Alleine reisende Frauen
Eines der top-bewerteten Ziele weltweit für alleine reisende Frauen. Seoul hat 24-Stunden-Café-Kultur, gut beleuchtete Straßen und eine niedrig-belästigende öffentliche Umgebung. Frauen-only-Taxis verkehren in großen Städten, falls gewünscht.
Nordkorea
Die DMZ ist gründlich verwaltet und Touren sind vollständig sicher. Die geopolitische Situation erzeugt periodische Nachrichtenzyklen, die unnötige Angst erzeugen können. Es gibt keine realistische Bedrohung für Besucher von Nordkorea im Alltag.
Verkehr
Koreanische Fahrer sind aggressiv und weichen nicht konsistent Fußgängern an unmarkierten Übergängen aus. Auf Signale warten. Motorräder und Lieferroller nutzen regelmäßig Gehwege. In belebten Bereichen – Myeongdong, Hongdae, Insadong zu Stoßzeiten – Bewusstsein für die Umgebung halten.
Soju
Soju ist glatt, günstig und substanziell stärker als Bier. Koreaner trinken ernsthaft und der soziale Druck, das Tempo anzupassen, ist real. Ihre Grenzen kennen, Essen daneben essen, wissen, wie Sie nach Hause kommen, bevor Sie anfangen. Koreanische Notaufnahmen sind exzellent und unvoreingenommen.
Gesundheitswesen
Weltklasse-Medizinischeinrichtungen im ganzen Land. Seoul National University Hospital, Asan Medical Center und Samsung Medical Center haben alle internationale Kliniken mit englischsprachigem Personal. Behandlungsqualität ist exzellent. Reiseversicherung mit medizinischer Deckung ist essenziell – es ist nicht kostenlos für ausländische Besucher.
Notfallinformationen
Ihre Botschaft in Seoul
Die meisten ausländischen Botschaften sind in den Bezirken Jung-gu, Jongno-gu und Yongsan-gu im zentralen Seoul.

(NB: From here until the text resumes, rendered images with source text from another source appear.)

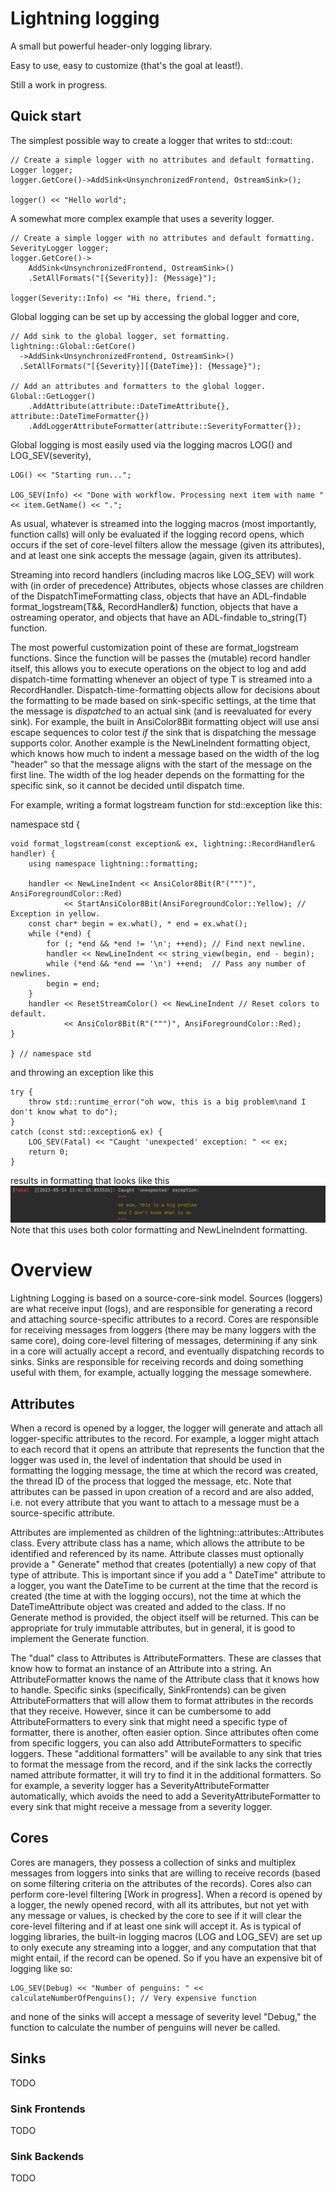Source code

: # Lightning logging

A small but powerful header-only logging library.

Easy to use, easy to customize (that's the goal at least!).

Still a work in progress.

## Quick start

The simplest possible way to create a logger that writes to std::cout:

    // Create a simple logger with no attributes and default formatting.
    Logger logger;
    logger.GetCore()->AddSink<UnsynchronizedFrontend, OstreamSink>();

    logger() << "Hello world";

A somewhat more complex example that uses a severity logger.

    // Create a simple logger with no attributes and default formatting.
    SeverityLogger logger;
    logger.GetCore()->
        AddSink<UnsynchronizedFrontend, OstreamSink>()
        .SetAllFormats("[{Severity}]: {Message}");
    
    logger(Severity::Info) << "Hi there, friend.";

Global logging can be set up by accessing the global logger and core,

    // Add sink to the global logger, set formatting.
    lightning::Global::GetCore()
      ->AddSink<UnsynchronizedFrontend, OstreamSink>()
      .SetAllFormats("[{Severity}][{DateTime}]: {Message}");

    // Add an attributes and formatters to the global logger.
    Global::GetLogger()
        .AddAttribute(attribute::DateTimeAttribute{}, attribute::DateTimeFormatter{})
        .AddLoggerAttributeFormatter(attribute::SeverityFormatter{});

Global logging is most easily used via the logging macros LOG() and LOG_SEV(severity),

    LOG() << "Starting run...";

    LOG_SEV(Info) << "Done with workflow. Processing next item with name " << item.GetName() << ".";

As usual, whatever is streamed into the logging macros (most importantly, function calls) will only be evaluated if the
logging record opens, which occurs if the set of core-level filters allow the message (given its attributes), and at
least one sink accepts the message (again, given its attributes).

Streaming into record handlers (including macros like LOG_SEV) will work with (in order of precedence) Attributes,
objects whose classes are children of the DispatchTimeFormatting class, objects that have an ADL-findable
format_logstream(T&&, RecordHandler&) function, objects that have a ostreaming operator, and objects that have an
ADL-findable to_string(T) function.

The most powerful customization point of these are format_logstream functions. Since the function will be passes
the  (mutable) record handler itself, this allows you to execute operations on the object to log and add dispatch-time
formatting whenever an object of type T is streamed into a RecordHandler. Dispatch-time-formatting objects allow for
decisions about the formatting to be made based on sink-specific settings, at the time that the message is *dispatched*
to an actual sink (and is reevaluated for every sink). For example, the built in AnsiColor8Bit formatting object will
use ansi escape sequences to color test *if* the sink that is dispatching the message supports color. Another example is
the NewLineIndent formatting object, which knows how much to indent a message based on the width of the log "header" so
that the message aligns with the start of the message on the first line. The width of the log header depends on the
formatting for the specific sink, so it cannot be decided until dispatch time.

For example, writing a format logstream function for std::exception like this:

[comment]: <> (![Alt text]&#40;./images/format-logstream-exception.png&#41;)
    namespace std {
    
    void format_logstream(const exception& ex, lightning::RecordHandler& handler) {
        using namespace lightning::formatting;
        
        handler << NewLineIndent << AnsiColor8Bit(R"(""")", AnsiForegroundColor::Red)
                << StartAnsiColor8Bit(AnsiForegroundColor::Yellow); // Exception in yellow.
        const char* begin = ex.what(), * end = ex.what();
        while (*end) {
            for (; *end && *end != '\n'; ++end); // Find next newline.
            handler << NewLineIndent << string_view(begin, end - begin);
            while (*end && *end == '\n') ++end;  // Pass any number of newlines.
            begin = end;
        }
        handler << ResetStreamColor() << NewLineIndent // Reset colors to default.
                << AnsiColor8Bit(R"(""")", AnsiForegroundColor::Red);
    }
    
    } // namespace std

and throwing an exception like this

    try {
        throw std::runtime_error("oh wow, this is a big problem\nand I don't know what to do");
    }
    catch (const std::exception& ex) {
        LOG_SEV(Fatal) << "Caught 'unexpected' exception: " << ex;
        return 0;
    }

results in formatting that looks like this
![Alt text](./images/formatted-exception.png)
Note that this uses both color formatting and NewLineIndent formatting.

# Overview

Lightning Logging is based on a source-core-sink model. Sources (loggers) are what receive input (logs), and are
responsible for generating a record and attaching source-specific attributes to a record. Cores are responsible for
receiving messages from loggers (there may be many loggers with the same core), doing core-level filtering of messages,
determining if any sink in a core will actually accept a record, and eventually dispatching records to sinks. Sinks are
responsible for receiving records and doing something useful with them, for example, actually logging the message
somewhere.

## Attributes

When a record is opened by a logger, the logger will generate and attach all logger-specific attributes to the record.
For example, a logger might attach to each record that it opens an attribute that represents the function that the
logger was used in, the level of indentation that should be used in formatting the logging message, the time at which
the record was created, the thread ID of the process that logged the message, etc. Note that attributes can be passed in
upon creation of a record and are also added, i.e. not every attribute that you want to attach to a message must be a
source-specific attribute.

Attributes are implemented as children of the lightning::attributes::Attributes class. Every attribute class has a name,
which allows the attribute to be identified and referenced by its name. Attribute classes must optionally provide a "
Generate" method that creates (potentially) a new copy of that type of attribute. This is important since if you add a "
DateTime" attribute to a logger, you want the DateTime to be current at the time that the record is created (the time at
with the logging occurs), not the time at which the DateTimeAttribute object was created and added to the class. If no
Generate method is provided, the object itself will be returned. This can be appropriate for truly immutable attributes,
but in general, it is good to implement the Generate function.

The "dual" class to Attributes is AttributeFormatters. These are classes that know how to format an instance of an
Attribute into a string. An AttributeFormatter knows the name of the Attribute class that it knows how to handle.
Specific sinks (specifically, SinkFrontends) can be given AttributeFormatters that will allow them to format attributes
in the records that they receive. However, since it can be cumbersome to add AttributeFormatters to every sink that
might need a specific type of formatter, there is another, often easier option. Since attributes often come from
specific loggers, you can also add AttributeFormatters to specific loggers. These "additional formatters" will be
available to any sink that tries to format the message from the record, and if the sink lacks the correctly named
attribute formatter, it will try to find it in the additional formatters. So for example, a severity logger has a
SeverityAttributeFormatter automatically, which avoids the need to add a SeverityAttributeFormatter to every sink that
might receive a message from a severity logger.

## Cores

Cores are managers, they possess a collection of sinks and multiplex messages from loggers into sinks that are willing
to receive records (based on some filtering criteria on the attributes of the records). Cores also can perform
core-level filtering [Work in progress]. When a record is opened by a logger, the newly opened record, with all its
attributes, but not yet with any message or values, is checked by the core to see if it will clear the core-level
filtering and if at least one sink will accept it. As is typical of logging libraries, the built-in logging macros (LOG
and LOG_SEV) are set up to only execute any streaming into a logger, and any computation that that might entail, if the
record can be opened. So if you have an expensive bit of logging like so:

    LOG_SEV(Debug) << "Number of penguins: " << calculateNumberOfPenguins(); // Very expensive function

and none of the sinks will accept a message of severity level "Debug," the function to calculate the number of penguins
will never be called.

## Sinks

TODO

### Sink Frontends

TODO

### Sink Backends

TODO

Ihre Südkorea-Reise buchen
Alles an einem Ort. Diese Dienste lohnen sich wirklich.
Sie werden die Obsession verstehen
Leute, die Südkorea einmal besuchen, neigen dazu, zurückzukommen. Nicht, weil sie Dinge beim ersten Mal verpasst haben – normalerweise nicht – sondern weil der erste Besuch Ihnen genug Kontext gibt, um zu verstehen, wie der zweite Besuch aussehen sollte. Das Land belohnt Rückkehrer überproportional. Das Großmutters-Restaurant ohne Schild. Der Bergpfad, der zwei Stunden dauert und keine anderen Besucher hat. Das Gespräch in einem Pojangmacha-Zelt, das um 21 Uhr beginnt und um 2 Uhr mit Leuten endet, die Sie nie wiedersehen.
Es gibt ein koreanisches Wort: 정 (jeong). Es übersetzt sich nicht sauber – etwas zwischen Zuneigung, Bindung und dem Gefühl der Verbindung, das zwischen Leuten entsteht, die Zeit zusammen verbracht haben. Verbringen Sie genug Zeit in Korea und Sie werden es erkennen. Es ist das, was Leute zurückkehren lässt.